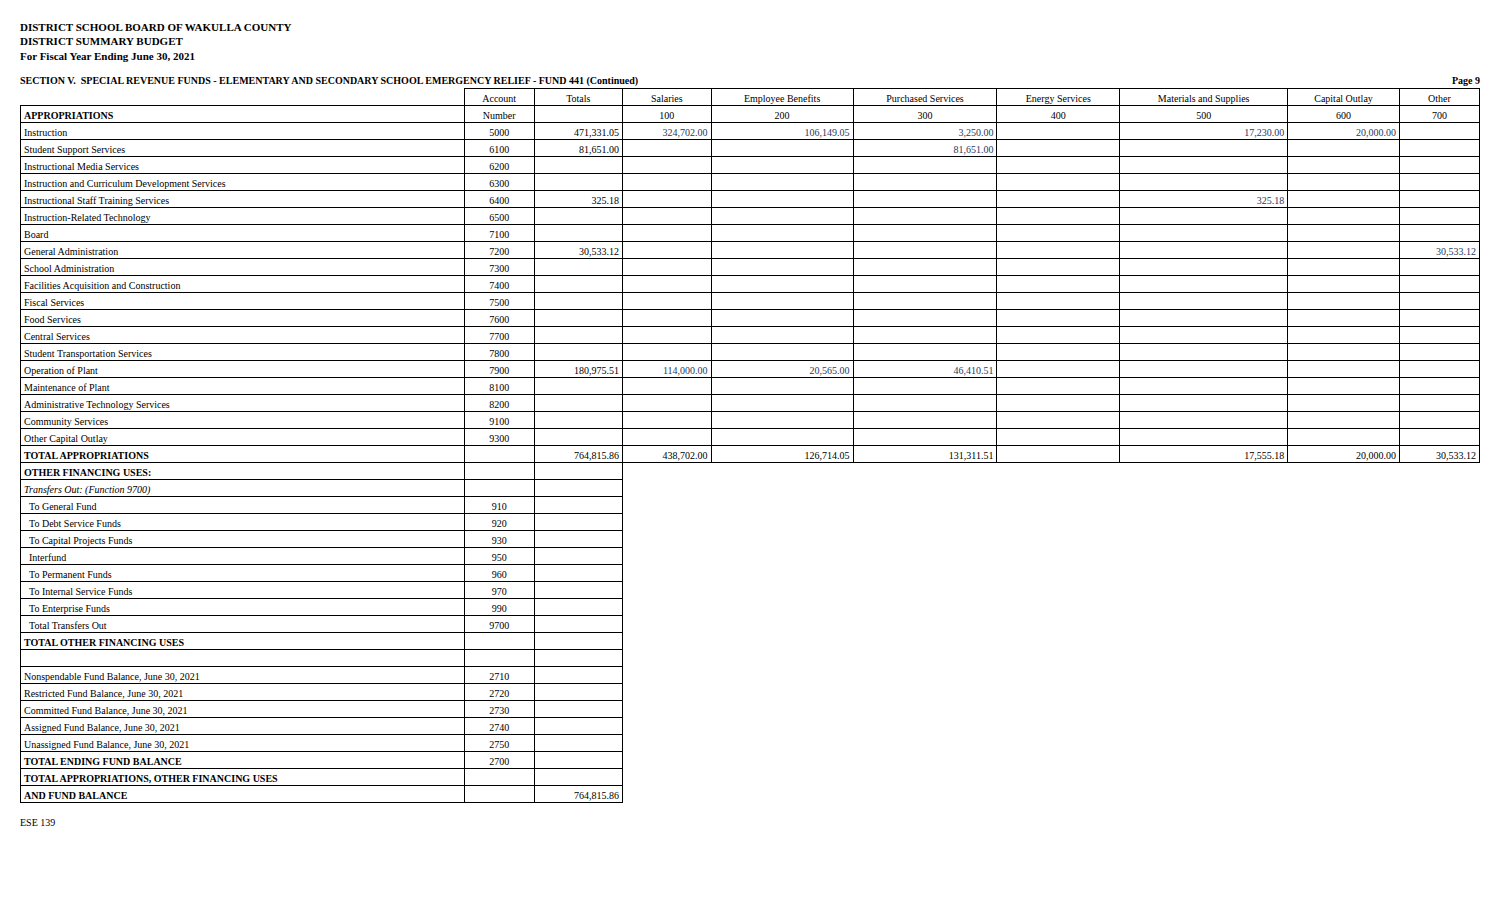DISTRICT SCHOOL BOARD OF WAKULLA COUNTY
DISTRICT SUMMARY BUDGET
For Fiscal Year Ending June 30, 2021
SECTION V. SPECIAL REVENUE FUNDS - ELEMENTARY AND SECONDARY SCHOOL EMERGENCY RELIEF - FUND 441 (Continued) Page 9
| | Account | Totals | Salaries | Employee Benefits | Purchased Services | Energy Services | Materials and Supplies | Capital Outlay | Other |
| --- | --- | --- | --- | --- | --- | --- | --- | --- | --- |
| APPROPRIATIONS | Number | | 100 | 200 | 300 | 400 | 500 | 600 | 700 |
| Instruction | 5000 | 471,331.05 | 324,702.00 | 106,149.05 | 3,250.00 | | 17,230.00 | 20,000.00 | |
| Student Support Services | 6100 | 81,651.00 | | | 81,651.00 | | | | |
| Instructional Media Services | 6200 | | | | | | | | |
| Instruction and Curriculum Development Services | 6300 | | | | | | | | |
| Instructional Staff Training Services | 6400 | 325.18 | | | | | 325.18 | | |
| Instruction-Related Technology | 6500 | | | | | | | | |
| Board | 7100 | | | | | | | | |
| General Administration | 7200 | 30,533.12 | | | | | | | 30,533.12 |
| School Administration | 7300 | | | | | | | | |
| Facilities Acquisition and Construction | 7400 | | | | | | | | |
| Fiscal Services | 7500 | | | | | | | | |
| Food Services | 7600 | | | | | | | | |
| Central Services | 7700 | | | | | | | | |
| Student Transportation Services | 7800 | | | | | | | | |
| Operation of Plant | 7900 | 180,975.51 | 114,000.00 | 20,565.00 | 46,410.51 | | | | |
| Maintenance of Plant | 8100 | | | | | | | | |
| Administrative Technology Services | 8200 | | | | | | | | |
| Community Services | 9100 | | | | | | | | |
| Other Capital Outlay | 9300 | | | | | | | | |
| TOTAL APPROPRIATIONS | | 764,815.86 | 438,702.00 | 126,714.05 | 131,311.51 | | 17,555.18 | 20,000.00 | 30,533.12 |
| OTHER FINANCING USES: | | | | | | | | | |
| Transfers Out: (Function 9700) | | | | | | | | | |
| To General Fund | 910 | | | | | | | | |
| To Debt Service Funds | 920 | | | | | | | | |
| To Capital Projects Funds | 930 | | | | | | | | |
| Interfund | 950 | | | | | | | | |
| To Permanent Funds | 960 | | | | | | | | |
| To Internal Service Funds | 970 | | | | | | | | |
| To Enterprise Funds | 990 | | | | | | | | |
| Total Transfers Out | 9700 | | | | | | | | |
| TOTAL OTHER FINANCING USES | | | | | | | | | |
| Nonspendable Fund Balance, June 30, 2021 | 2710 | | | | | | | | |
| Restricted Fund Balance, June 30, 2021 | 2720 | | | | | | | | |
| Committed Fund Balance, June 30, 2021 | 2730 | | | | | | | | |
| Assigned Fund Balance, June 30, 2021 | 2740 | | | | | | | | |
| Unassigned Fund Balance, June 30, 2021 | 2750 | | | | | | | | |
| TOTAL ENDING FUND BALANCE | 2700 | | | | | | | | |
| TOTAL APPROPRIATIONS, OTHER FINANCING USES | | | | | | | | | |
| AND FUND BALANCE | | 764,815.86 | | | | | | | |
ESE 139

**What the exercise asks:** Go through the entries and copy each line holding the string "Administration".

**Exercise answer:**
| General Administration | 7200 | 30,533.12 | | | | | | | 30,533.12 |
| School Administration | 7300 | | | | | | | | |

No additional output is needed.